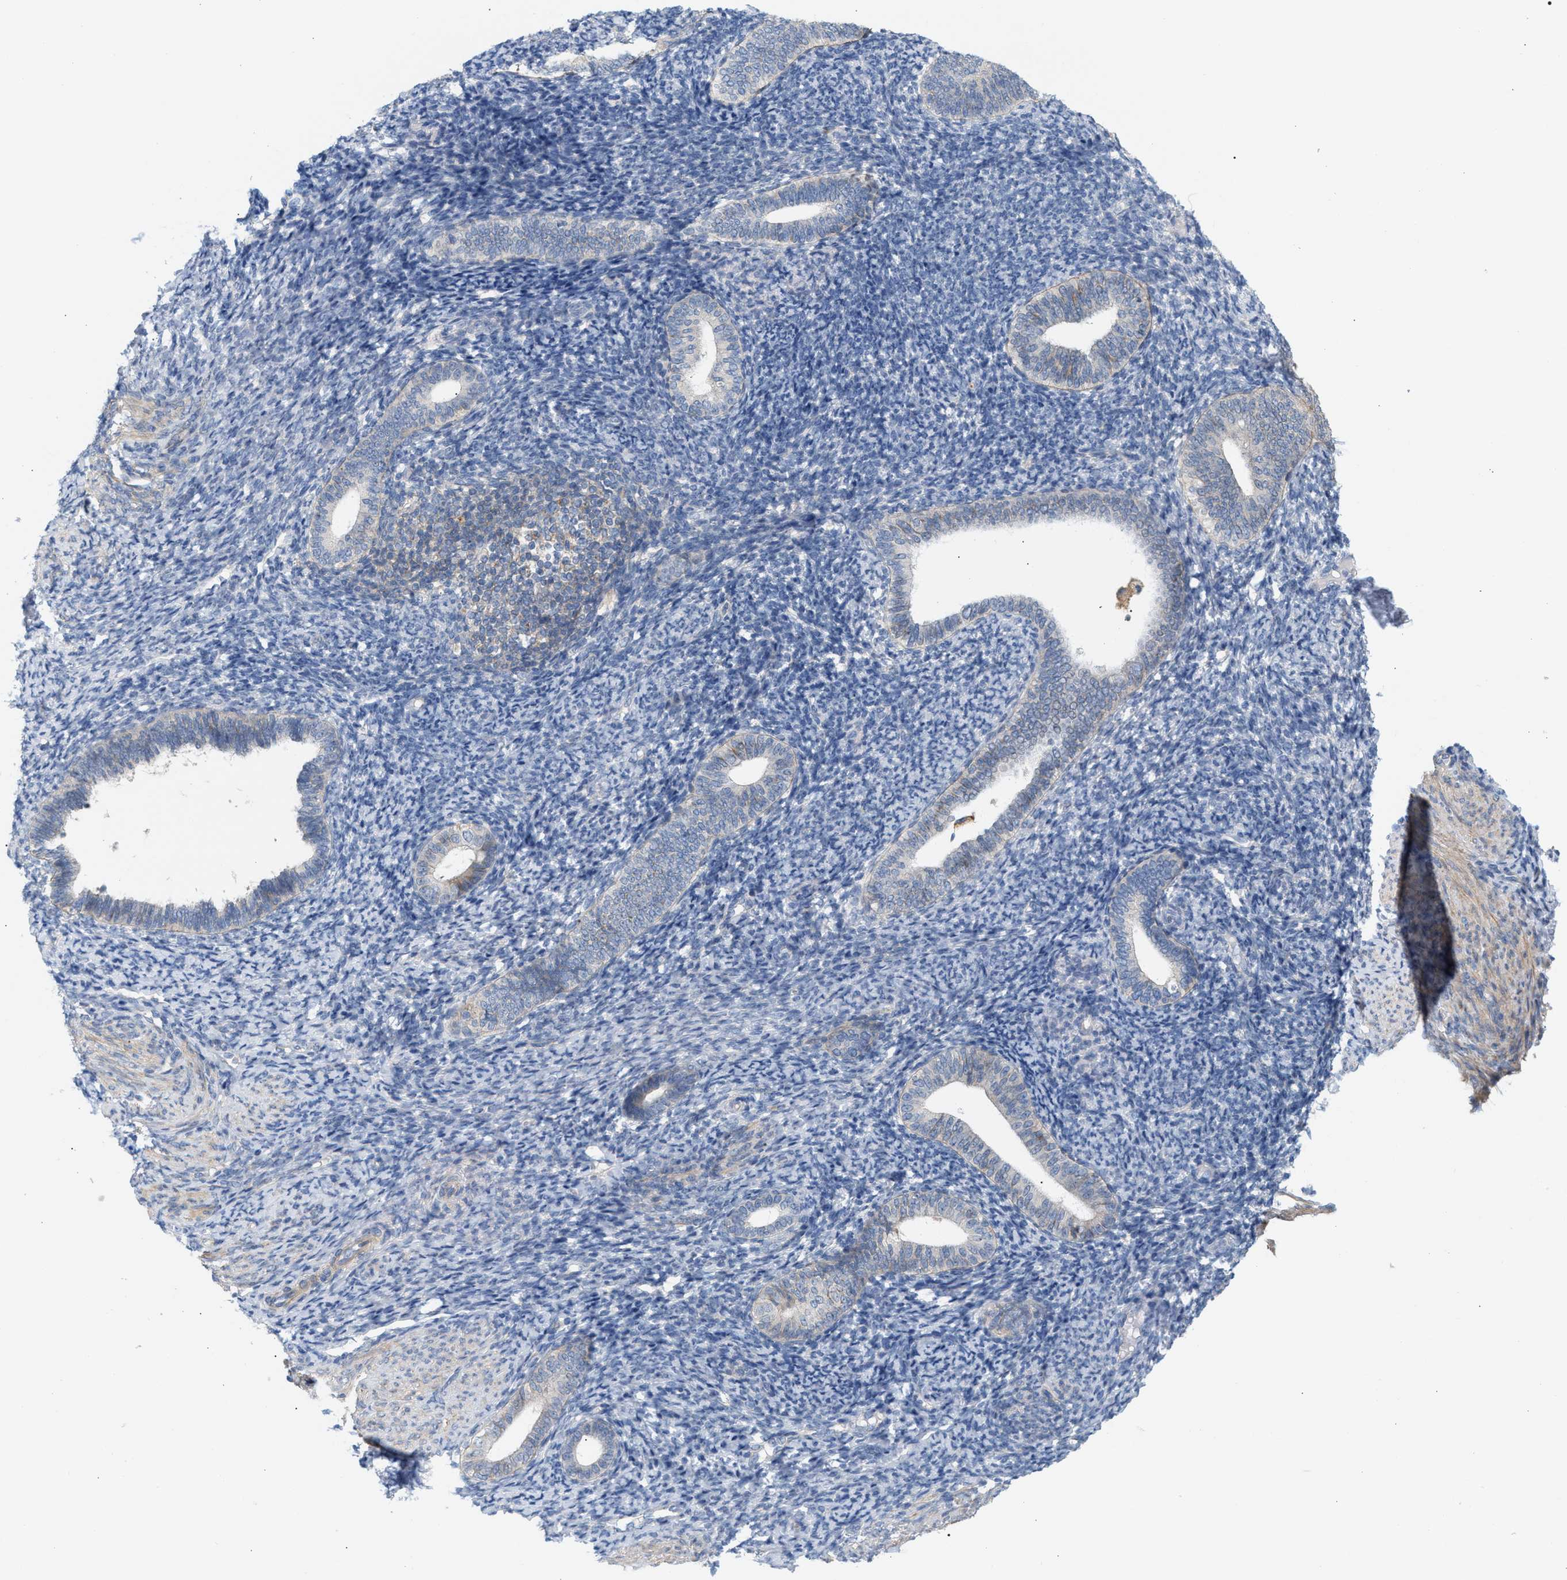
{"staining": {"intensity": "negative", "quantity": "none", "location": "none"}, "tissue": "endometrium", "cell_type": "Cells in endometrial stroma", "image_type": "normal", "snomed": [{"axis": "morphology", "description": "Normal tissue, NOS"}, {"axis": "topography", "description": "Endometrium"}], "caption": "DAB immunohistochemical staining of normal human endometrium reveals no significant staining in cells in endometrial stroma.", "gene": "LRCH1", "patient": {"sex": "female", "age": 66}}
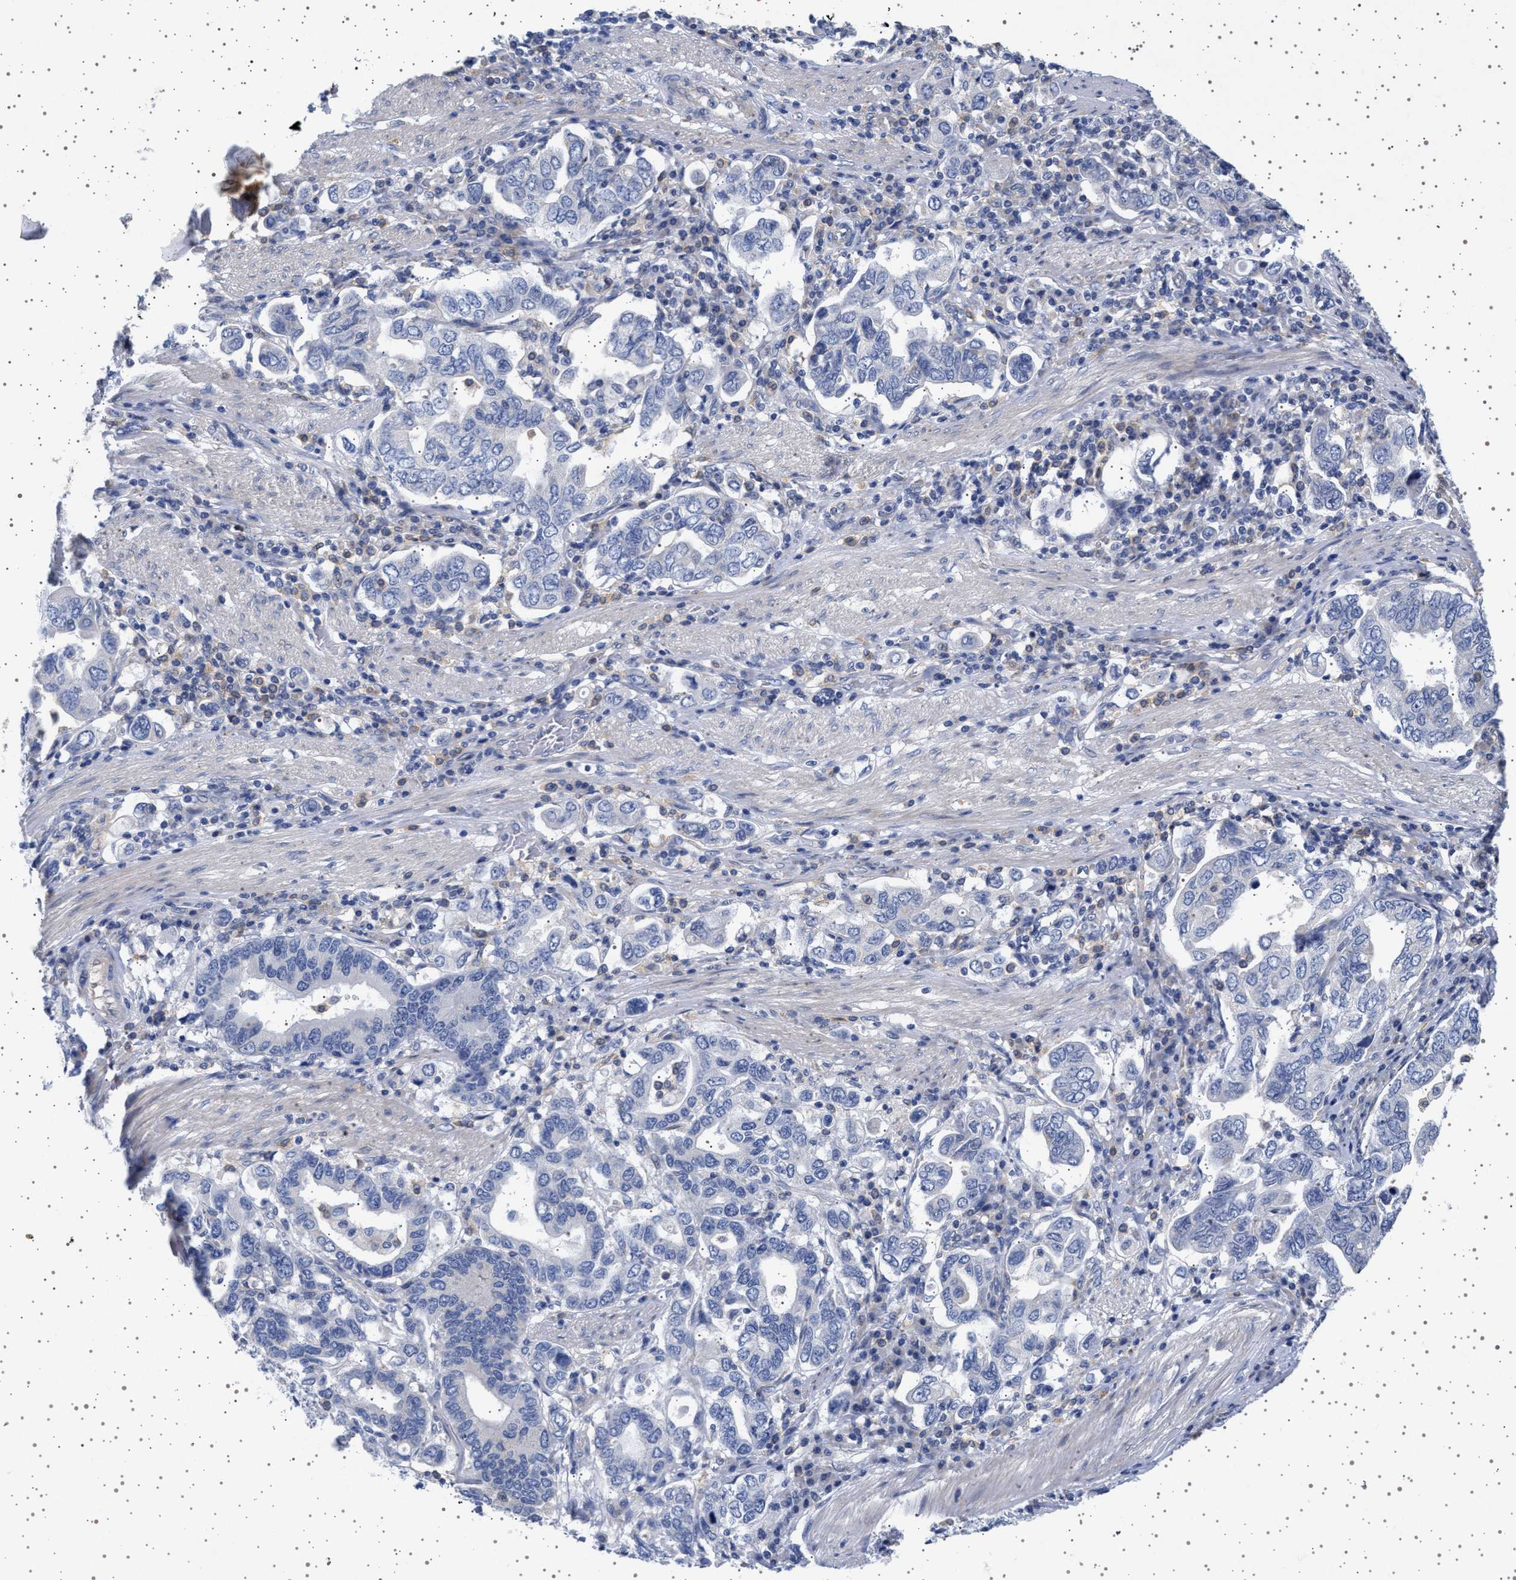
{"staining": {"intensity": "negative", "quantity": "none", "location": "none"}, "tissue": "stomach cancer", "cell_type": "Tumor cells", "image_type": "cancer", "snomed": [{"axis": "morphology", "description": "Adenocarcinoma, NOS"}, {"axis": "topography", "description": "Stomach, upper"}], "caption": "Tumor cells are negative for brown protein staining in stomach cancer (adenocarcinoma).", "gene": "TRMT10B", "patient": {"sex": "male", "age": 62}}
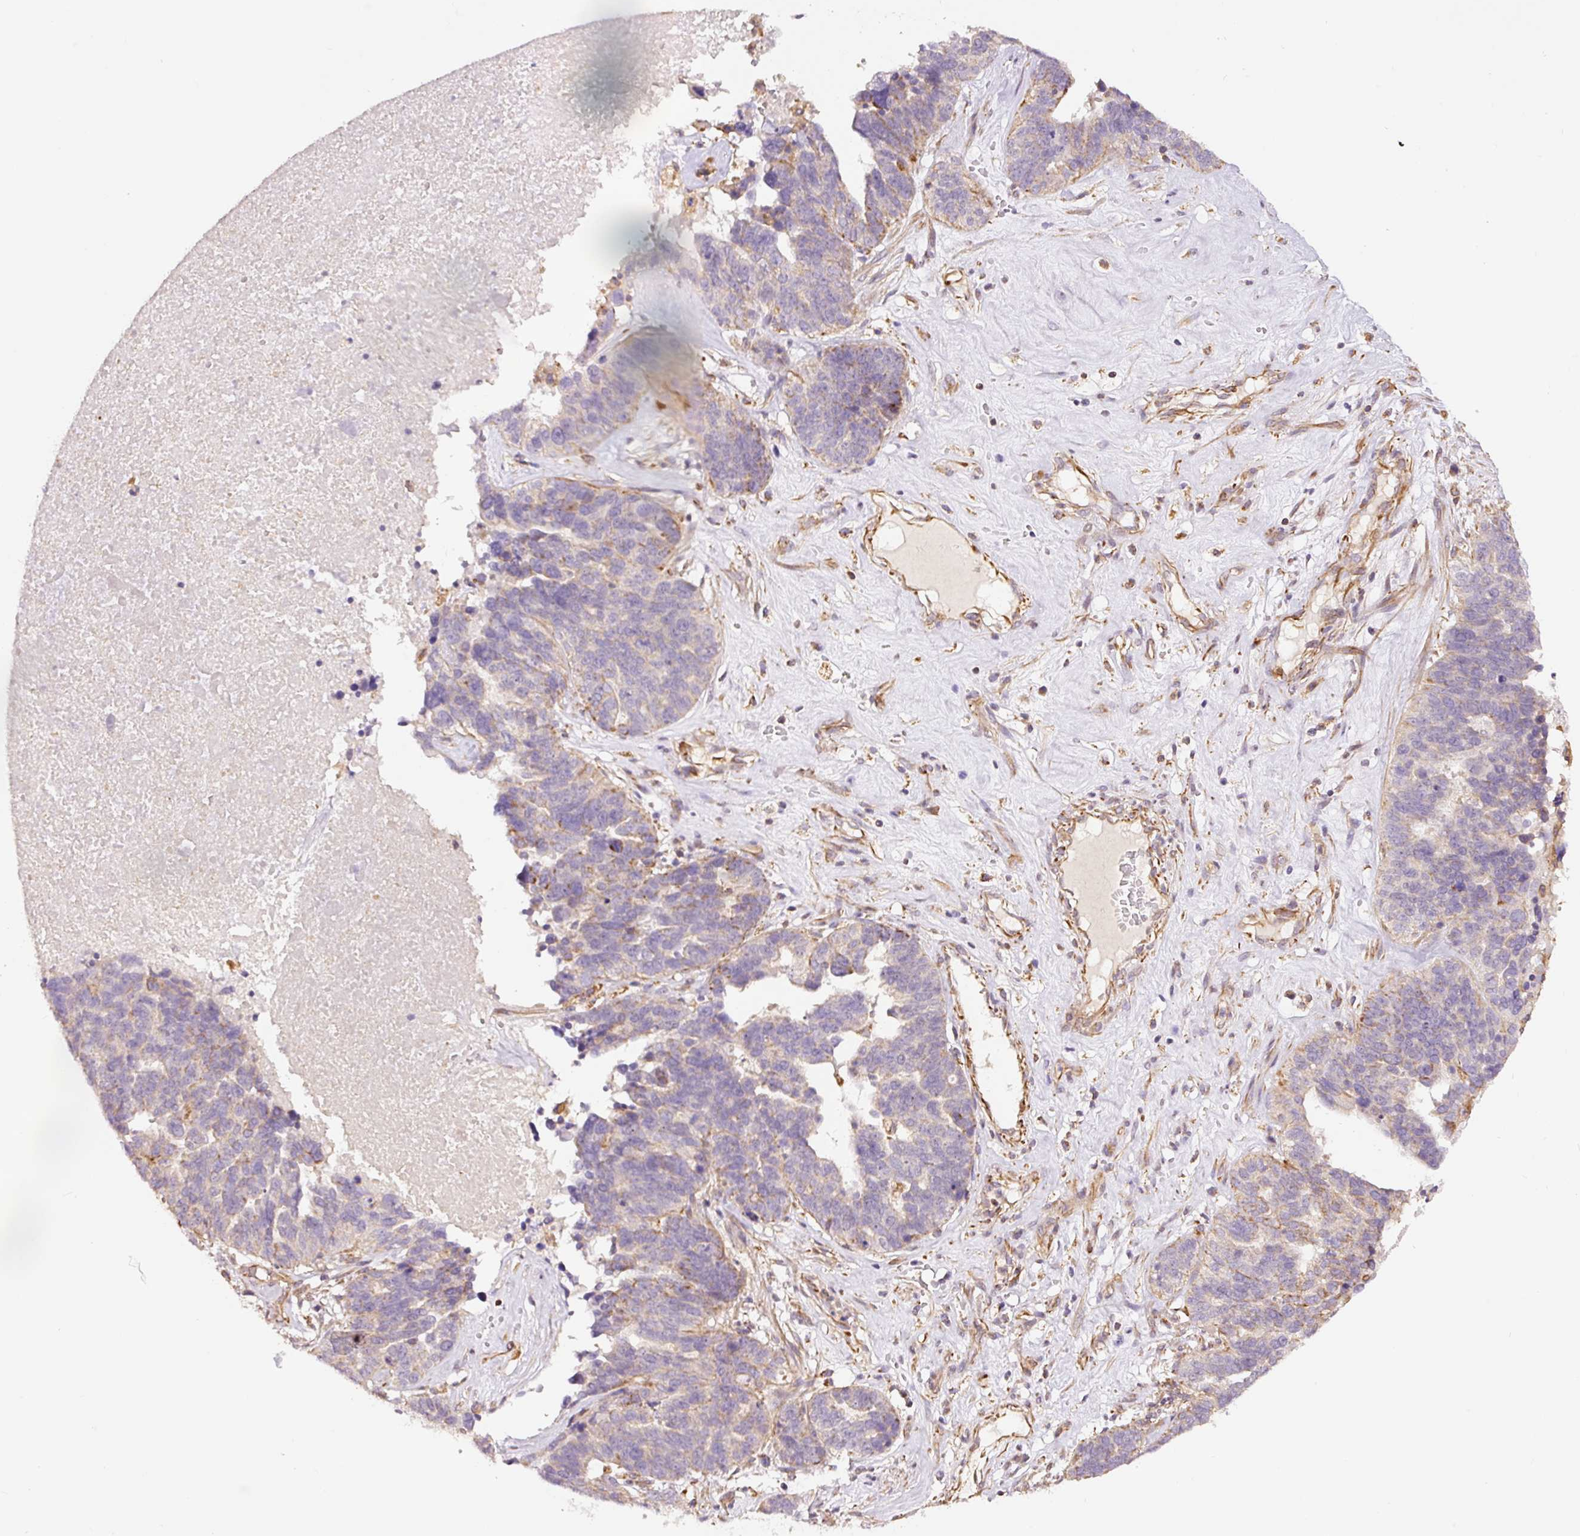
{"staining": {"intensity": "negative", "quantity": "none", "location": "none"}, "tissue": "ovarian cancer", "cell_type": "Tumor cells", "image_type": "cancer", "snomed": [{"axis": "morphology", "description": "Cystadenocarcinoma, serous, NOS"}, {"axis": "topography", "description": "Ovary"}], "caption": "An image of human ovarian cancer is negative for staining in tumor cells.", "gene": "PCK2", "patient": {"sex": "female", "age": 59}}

========

| Activity |
Write only the number of lines above in which the word "Tumor" is found.

| Completed task |
2